> _Problem to work on_:
Once you reach the line containing "本日融资买入额(元), 600005: 2000000 -> 8425000", reproduce it and every later line exactly, through the end of the data.

::::::

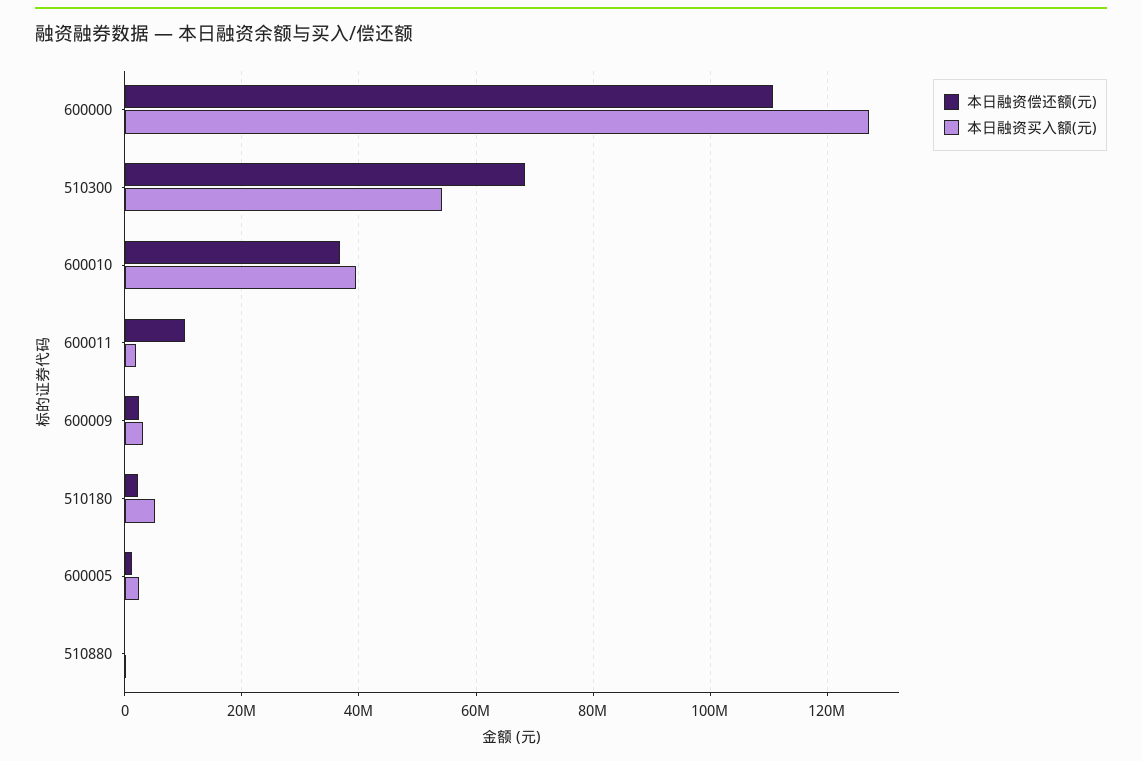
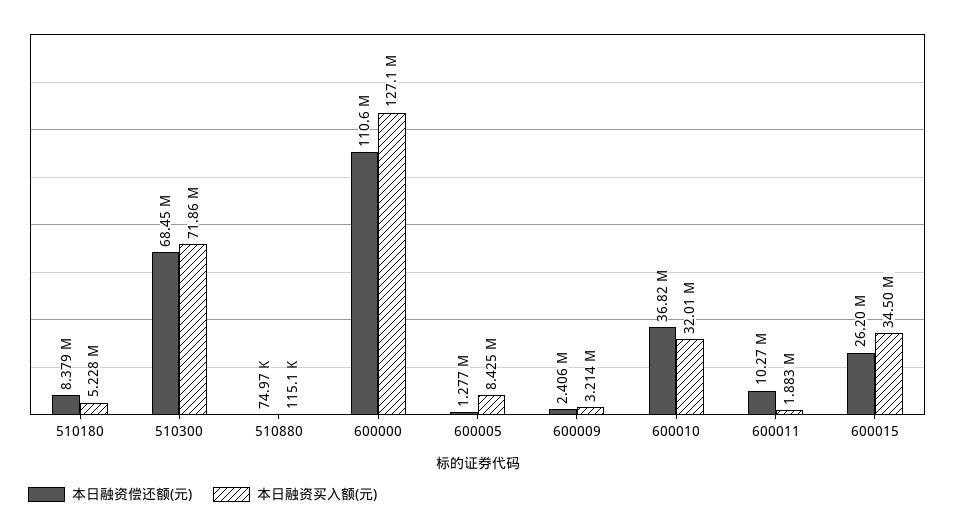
本日融资买入额(元), 510300: 54000000 -> 71860000
本日融资买入额(元), 600010: 40000000 -> 32010000
本日融资偿还额(元), 510180: 2000000 -> 8379000
本日融资买入额(元), 600005: 2000000 -> 8425000
本日融资偿还额(元), 600015: none -> 26200000
本日融资买入额(元), 600015: none -> 34500000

::::::

> _Task result_:
本日融资买入额(元), 600005: 2000000 -> 8425000
本日融资偿还额(元), 600015: none -> 26200000
本日融资买入额(元), 600015: none -> 34500000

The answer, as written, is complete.